Turn everything from the start of the rows down to the line containing "поздравлении, зачитанном", including that line, into a JSON list of strings with one string per line, skipping blank lines.

INFORMATION SUPPLIED
○ ○ ○

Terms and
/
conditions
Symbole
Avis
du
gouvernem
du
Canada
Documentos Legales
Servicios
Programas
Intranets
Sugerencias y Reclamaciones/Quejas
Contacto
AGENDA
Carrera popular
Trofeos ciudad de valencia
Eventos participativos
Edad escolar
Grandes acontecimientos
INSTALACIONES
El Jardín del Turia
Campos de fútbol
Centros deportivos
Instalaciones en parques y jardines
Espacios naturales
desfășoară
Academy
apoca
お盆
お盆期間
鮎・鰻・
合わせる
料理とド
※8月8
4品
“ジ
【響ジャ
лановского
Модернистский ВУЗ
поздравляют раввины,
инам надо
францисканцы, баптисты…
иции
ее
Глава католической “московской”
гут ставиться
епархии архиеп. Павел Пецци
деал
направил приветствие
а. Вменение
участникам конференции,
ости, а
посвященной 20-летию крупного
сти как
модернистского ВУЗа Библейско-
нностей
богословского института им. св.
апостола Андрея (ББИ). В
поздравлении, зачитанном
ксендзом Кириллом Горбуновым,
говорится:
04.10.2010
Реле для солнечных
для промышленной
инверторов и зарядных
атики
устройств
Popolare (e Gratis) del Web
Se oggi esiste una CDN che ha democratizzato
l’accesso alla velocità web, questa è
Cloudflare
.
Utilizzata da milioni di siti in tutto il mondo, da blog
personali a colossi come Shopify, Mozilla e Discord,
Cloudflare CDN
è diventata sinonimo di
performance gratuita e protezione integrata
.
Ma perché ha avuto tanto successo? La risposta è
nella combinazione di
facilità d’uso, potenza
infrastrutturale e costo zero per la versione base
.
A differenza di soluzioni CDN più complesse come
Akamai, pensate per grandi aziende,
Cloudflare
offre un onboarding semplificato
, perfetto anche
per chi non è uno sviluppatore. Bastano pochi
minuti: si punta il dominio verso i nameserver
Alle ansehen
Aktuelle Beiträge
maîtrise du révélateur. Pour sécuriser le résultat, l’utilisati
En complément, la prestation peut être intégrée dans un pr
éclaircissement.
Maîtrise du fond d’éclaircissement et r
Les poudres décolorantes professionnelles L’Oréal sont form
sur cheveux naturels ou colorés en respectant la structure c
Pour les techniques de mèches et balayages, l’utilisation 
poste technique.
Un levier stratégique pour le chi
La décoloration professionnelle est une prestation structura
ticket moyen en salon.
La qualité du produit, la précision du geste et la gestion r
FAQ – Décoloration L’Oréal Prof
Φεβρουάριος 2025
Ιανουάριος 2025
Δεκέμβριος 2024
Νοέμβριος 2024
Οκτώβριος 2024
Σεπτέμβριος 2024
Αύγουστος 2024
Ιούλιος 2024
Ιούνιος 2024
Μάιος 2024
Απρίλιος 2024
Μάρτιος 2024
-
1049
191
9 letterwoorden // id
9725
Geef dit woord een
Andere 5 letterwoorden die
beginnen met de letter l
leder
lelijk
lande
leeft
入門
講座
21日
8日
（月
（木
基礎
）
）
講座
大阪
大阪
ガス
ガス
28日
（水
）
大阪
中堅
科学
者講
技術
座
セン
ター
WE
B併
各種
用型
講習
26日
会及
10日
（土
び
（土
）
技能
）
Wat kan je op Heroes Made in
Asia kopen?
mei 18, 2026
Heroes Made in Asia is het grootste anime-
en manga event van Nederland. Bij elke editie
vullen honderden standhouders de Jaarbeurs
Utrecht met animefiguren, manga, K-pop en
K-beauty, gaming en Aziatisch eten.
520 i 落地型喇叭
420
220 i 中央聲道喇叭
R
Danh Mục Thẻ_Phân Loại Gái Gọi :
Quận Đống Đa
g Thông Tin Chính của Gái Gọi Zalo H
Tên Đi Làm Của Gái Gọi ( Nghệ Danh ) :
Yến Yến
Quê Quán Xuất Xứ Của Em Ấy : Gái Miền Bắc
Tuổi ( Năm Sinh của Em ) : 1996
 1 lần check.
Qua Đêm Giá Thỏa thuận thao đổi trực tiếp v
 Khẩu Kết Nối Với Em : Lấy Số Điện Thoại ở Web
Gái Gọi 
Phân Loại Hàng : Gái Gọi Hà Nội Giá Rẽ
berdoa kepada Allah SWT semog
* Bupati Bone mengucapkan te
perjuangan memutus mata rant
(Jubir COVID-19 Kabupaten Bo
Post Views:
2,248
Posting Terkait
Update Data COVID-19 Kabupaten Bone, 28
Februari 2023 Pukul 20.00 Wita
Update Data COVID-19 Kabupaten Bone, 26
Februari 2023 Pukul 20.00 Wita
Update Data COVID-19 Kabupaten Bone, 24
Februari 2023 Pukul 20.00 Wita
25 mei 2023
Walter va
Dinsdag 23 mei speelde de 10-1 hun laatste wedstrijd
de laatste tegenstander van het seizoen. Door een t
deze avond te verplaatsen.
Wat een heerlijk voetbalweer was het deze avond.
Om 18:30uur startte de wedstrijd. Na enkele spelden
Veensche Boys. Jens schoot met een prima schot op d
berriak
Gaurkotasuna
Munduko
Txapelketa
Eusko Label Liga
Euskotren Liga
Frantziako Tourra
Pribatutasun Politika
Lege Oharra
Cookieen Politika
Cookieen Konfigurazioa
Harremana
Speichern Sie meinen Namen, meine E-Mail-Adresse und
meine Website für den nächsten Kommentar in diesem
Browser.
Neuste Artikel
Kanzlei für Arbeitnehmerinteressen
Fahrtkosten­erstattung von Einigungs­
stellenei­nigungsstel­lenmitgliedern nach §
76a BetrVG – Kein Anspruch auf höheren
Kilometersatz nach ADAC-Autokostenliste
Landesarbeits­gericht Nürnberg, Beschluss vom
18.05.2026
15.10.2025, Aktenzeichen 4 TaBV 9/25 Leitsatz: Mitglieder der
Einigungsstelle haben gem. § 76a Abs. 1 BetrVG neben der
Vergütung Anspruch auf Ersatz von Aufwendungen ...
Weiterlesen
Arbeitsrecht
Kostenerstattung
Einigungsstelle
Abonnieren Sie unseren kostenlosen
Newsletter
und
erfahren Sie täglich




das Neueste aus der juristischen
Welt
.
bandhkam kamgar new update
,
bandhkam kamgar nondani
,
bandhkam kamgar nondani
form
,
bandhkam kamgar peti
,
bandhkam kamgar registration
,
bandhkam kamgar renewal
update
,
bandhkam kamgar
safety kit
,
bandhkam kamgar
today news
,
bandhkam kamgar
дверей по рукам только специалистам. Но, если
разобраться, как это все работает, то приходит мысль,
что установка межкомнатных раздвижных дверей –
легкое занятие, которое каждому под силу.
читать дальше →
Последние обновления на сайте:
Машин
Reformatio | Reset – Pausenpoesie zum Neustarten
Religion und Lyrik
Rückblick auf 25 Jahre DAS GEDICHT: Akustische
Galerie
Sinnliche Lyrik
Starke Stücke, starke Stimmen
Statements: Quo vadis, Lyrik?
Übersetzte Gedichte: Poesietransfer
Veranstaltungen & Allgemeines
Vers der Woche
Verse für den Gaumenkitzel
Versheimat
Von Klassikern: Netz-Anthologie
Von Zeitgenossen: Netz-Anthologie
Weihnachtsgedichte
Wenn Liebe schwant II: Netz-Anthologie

○ ○ ○

REPLY TO THE TASK
[
  "Terms and",
  "/",
  "conditions",
  "Symbole",
  "Avis",
  "du",
  "gouvernem",
  "du",
  "Canada",
  "Documentos Legales",
  "Servicios",
  "Programas",
  "Intranets",
  "Sugerencias y Reclamaciones/Quejas",
  "Contacto",
  "AGENDA",
  "Carrera popular",
  "Trofeos ciudad de valencia",
  "Eventos participativos",
  "Edad escolar",
  "Grandes acontecimientos",
  "INSTALACIONES",
  "El Jardín del Turia",
  "Campos de fútbol",
  "Centros deportivos",
  "Instalaciones en parques y jardines",
  "Espacios naturales",
  "desfășoară",
  "Academy",
  "apoca",
  "お盆",
  "お盆期間",
  "鮎・鰻・",
  "合わせる",
  "料理とド",
  "※8月8",
  "4品",
  "“ジ",
  "【響ジャ",
  "лановского",
  "Модернистский ВУЗ",
  "поздравляют раввины,",
  "инам надо",
  "францисканцы, баптисты…",
  "иции",
  "ее",
  "Глава католической “московской”",
  "гут ставиться",
  "епархии архиеп. Павел Пецци",
  "деал",
  "направил приветствие",
  "а. Вменение",
  "участникам конференции,",
  "ости, а",
  "посвященной 20-летию крупного",
  "сти как",
  "модернистского ВУЗа Библейско-",
  "нностей",
  "богословского института им. св.",
  "апостола Андрея (ББИ). В",
  "поздравлении, зачитанном"
]